Peki <gazeteci üslubu> nedir? Konuşmanın diğer parçalarından bir araya getirilmiş anlık sözcükler örtüsüdür. Sıfatlar isim (<saygınlar>, <şöhretler>), isimler fiil (<ağırlamak>) olarak kullanılır. İsimler aynı zamanda fiil oluşturmak için ya kesilip biçilir (<coşku>) ya da ekler getirilerek fiil oluşturulur (<güçlendirmek>, <dişlerini geçirmek>). Bu, seçkin kişilerin <ünlü>, arkadaşlarının da <kadro> olduğu, geleceğin hep <meydana gelmek üzere olan> bir şey olduğu ve notların hep <uçurulduğu> bir dünyadır.

Yazı yazarken önemli olan hız değil orijinalliktir.

Bugün yazılanları ve eski ustalar tarafından yazılmış şeyleri okumayı alışkanlık haline getirin. Yazmak taklit ederek öğrenilir. Bana nasıl yazı yazmayı öğrendiğim sorulsaydı, benim yazmak istediğim tarzda yazan yazarları okuyup bunu nasıl yaptıklarını inceleyerek öğrendim cevabını verirdim.

İyi nesir yazarları kısmen şair olmalı ve yazdıkları şeyin kulağa nasıl geldiğini sürekli kontrol etmeliler. E. B. White’ın tarzının favorilerimden biri olması, dilin ahengi ve ses niteliğini çok önemsemesindendir. Kelimeleri cümle oluşturmak için bir şekle girdiğinde bunun tadını (kulağımla) çıkarıyorum. Bir cümleyi yeniden yazarken askıda bir kelimeyle bitirmek için nasıl bir ayarlama yaptığını ya da belli bir duygusal ağırlık peşinde olduğu için sözcükler arasında nasıl tercih yaptığını tahmin etmeye çalışıyorum. Örneğin “sükûnet” ve “rahatlık” arasındaki seçimi yaparkenki fark gibi.

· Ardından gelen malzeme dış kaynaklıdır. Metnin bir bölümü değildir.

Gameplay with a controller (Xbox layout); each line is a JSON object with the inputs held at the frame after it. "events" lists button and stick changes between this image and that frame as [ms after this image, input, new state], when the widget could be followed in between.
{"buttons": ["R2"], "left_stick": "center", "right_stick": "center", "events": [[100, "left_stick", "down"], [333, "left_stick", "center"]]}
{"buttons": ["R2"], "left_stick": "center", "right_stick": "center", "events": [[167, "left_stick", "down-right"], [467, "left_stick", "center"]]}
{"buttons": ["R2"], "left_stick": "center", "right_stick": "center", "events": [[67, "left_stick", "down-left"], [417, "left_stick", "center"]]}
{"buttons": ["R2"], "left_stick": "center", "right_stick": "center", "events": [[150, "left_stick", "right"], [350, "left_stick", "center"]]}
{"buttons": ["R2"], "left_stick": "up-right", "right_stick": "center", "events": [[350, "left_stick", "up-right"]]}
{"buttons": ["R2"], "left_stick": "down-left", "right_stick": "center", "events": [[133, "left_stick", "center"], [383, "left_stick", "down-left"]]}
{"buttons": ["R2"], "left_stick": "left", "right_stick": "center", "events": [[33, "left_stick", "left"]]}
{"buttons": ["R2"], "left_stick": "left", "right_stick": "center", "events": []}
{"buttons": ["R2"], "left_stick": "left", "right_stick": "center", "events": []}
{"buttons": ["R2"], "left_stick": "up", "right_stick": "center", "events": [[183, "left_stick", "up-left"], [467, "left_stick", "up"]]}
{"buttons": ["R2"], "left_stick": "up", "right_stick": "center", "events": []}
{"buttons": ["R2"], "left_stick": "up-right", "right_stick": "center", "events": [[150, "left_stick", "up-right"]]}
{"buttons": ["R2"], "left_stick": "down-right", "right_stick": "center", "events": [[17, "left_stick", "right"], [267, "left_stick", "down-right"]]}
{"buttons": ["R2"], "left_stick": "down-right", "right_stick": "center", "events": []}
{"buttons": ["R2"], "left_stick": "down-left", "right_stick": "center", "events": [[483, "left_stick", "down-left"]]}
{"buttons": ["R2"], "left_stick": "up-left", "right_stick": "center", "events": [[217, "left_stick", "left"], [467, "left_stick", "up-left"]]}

Böyle ton ve tempo meselelerini göz önünde bulundurmalısınız ve yazdığınız her şeyin bir parçası olmalılar.

Bütün cümleleriniz hantal bir edaya sahipse ve bunun farkında olmanıza rağmen bir şey yapamıyorsanız cümleleri sesli okuyun.

Ben tamamen kulağımla yazıyorum ve bir şeyi başkaları görmeden kesinlikle kendime sesli okuyorum

Sıkıntının nerede olduğunu duymaya başlayacaksınız…

7- Kullanım

Neden bir kelime iyi de diğeri ucuz? Size bir cevap veremem zira kullanımın belirli sırları yoktur. Dil haftadan haftaya değişen bir kumaştır, yeni tutamlar eklenir ve eskileri geride kalır. Kelime manyakları bile hangi kelimelere izin verebileceğini tartışır ama zevklerine göre verdikleri için kararları tamamen öznel olur.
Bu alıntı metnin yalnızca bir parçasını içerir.